Moreover, “it is a piece for any age,” says Bates, who is delighted that New West Symphony’s presentation of “Philharmonia Fantastique” will include performances for elementary school students on March 7 in Oxnard and March 8 in Thousand Oaks.
“There is a childlike wonder in this piece that we all can identify with,” says Bates, “and New West is presenting it in a perfect way, concerts for symphonic audiences and youth.”
Perhaps, he adds, some of those children will be inspired to pursue music, much as he did while attending St. Christopher’s School in Richmond, Virginia. He was a piano student who began composing choral and instrumental works before his teen years, and credits his middle school piano teacher, Hope Armstrong Erb, for nurturing his dream.
“There is a childlike wonder in this piece that we all can identify with.”
“She heard me play these wild rhapsodies,” he recalls, “and she told me, ‘If you want to get better as a composer, you need to get better as a pianist. Practice piano for an hour a day every day, and I’ll mentor you as composer.’ There are many mentors behind every artist, and Hope is someone I stay in touch with to this day.”
Bates’ earned a Bachelor’s in English Literature and a Master’s of Music in Composition from the Columbia University-Juilliard School program, and a Ph.D in Composition from UC Berkeley, where he studied at its Center for New Music and Audio Technologies.
During that time, his interest in combining electronic and symphonic music was nurtured while working as a DJ and techno artist at clubs and lounges in San Francisco, and he cofounded Mercury Soul, a San Francisco-based non-profit that presents club shows combining classical music and DJ sets in clubs.
Perhaps not what one would expect of a member at the Composition faculty of the San Francisco Conservatory of Music, or one who served as the Kennedy Center for the Performing Arts’ first composer-in-residence.

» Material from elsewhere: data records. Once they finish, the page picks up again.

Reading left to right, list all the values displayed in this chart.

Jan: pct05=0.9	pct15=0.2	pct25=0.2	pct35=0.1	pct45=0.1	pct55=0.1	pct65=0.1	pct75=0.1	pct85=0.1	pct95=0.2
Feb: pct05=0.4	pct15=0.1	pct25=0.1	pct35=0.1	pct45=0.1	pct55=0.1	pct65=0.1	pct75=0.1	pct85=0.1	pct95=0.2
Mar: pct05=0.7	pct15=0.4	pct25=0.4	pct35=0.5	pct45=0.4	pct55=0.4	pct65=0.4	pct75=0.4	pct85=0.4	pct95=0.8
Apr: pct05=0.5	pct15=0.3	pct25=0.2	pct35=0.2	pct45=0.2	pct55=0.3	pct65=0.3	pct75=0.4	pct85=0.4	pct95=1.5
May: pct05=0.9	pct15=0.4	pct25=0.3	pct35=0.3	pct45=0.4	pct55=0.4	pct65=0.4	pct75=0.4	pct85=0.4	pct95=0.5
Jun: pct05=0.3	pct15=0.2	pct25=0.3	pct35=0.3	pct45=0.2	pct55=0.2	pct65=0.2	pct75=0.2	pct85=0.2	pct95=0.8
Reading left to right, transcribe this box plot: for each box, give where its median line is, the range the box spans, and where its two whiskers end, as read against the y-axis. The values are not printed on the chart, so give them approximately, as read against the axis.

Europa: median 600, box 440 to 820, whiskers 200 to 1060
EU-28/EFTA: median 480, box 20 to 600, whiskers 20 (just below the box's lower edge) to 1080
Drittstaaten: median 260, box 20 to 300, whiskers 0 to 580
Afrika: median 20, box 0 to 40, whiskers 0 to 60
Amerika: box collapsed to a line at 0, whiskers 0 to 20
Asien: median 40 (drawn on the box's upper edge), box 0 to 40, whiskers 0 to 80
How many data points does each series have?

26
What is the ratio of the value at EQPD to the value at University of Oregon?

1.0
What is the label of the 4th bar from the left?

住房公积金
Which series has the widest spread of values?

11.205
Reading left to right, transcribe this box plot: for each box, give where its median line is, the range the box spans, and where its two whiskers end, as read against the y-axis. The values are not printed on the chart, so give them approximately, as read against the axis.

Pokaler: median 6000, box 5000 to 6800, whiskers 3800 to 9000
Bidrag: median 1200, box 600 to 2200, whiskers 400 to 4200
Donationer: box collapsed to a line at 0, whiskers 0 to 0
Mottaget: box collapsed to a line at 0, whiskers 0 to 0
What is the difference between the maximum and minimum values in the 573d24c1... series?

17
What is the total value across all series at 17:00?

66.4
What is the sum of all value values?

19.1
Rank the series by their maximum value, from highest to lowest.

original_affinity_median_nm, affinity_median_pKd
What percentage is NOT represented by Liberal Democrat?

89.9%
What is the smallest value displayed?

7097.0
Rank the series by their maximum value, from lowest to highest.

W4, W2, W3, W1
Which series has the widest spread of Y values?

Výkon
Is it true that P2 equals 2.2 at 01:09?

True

But this is someone who refers to his music as a revival of 19th-century narrative symphonies using 21st-century sounds. “I’ve always been attracted to an exuberant mix of new and old,” Bates says, “and creating a musical vehicle with a gleaming surface, but also with that solid orchestral structure underneath the hood.”
That’s one reason Bates is happy that New West Symphony’s presentation reunites him with NWS Music Director Michael Christie, with whom he shared a 2019 Grammy for Best Opera Recording for “The (R)evolution of Steve Jobs.”
“You can hear New West Symphony and Michael Christie do classical pieces as well as mine and other contemporary works, and that’s a great example of the orchestra never stopping its evolution,” Bates says. “We all love Palestrina and Bach, right? And the first performance I saw after seclusion was San Francisco Opera’s production of ‘Tosca,’ which I enjoyed. But we all love to be challenged, too.”
And that means embracing the evolution of music, instrumentation, technology and, especially, people — as Mason Bates has done, in a way that is collaborative, original and exciting.
New West Symphony will be performing Bates’ “Philharmonia Fantastique” as part of its “Symphonie Fantastique” concert on March 4th & 5th.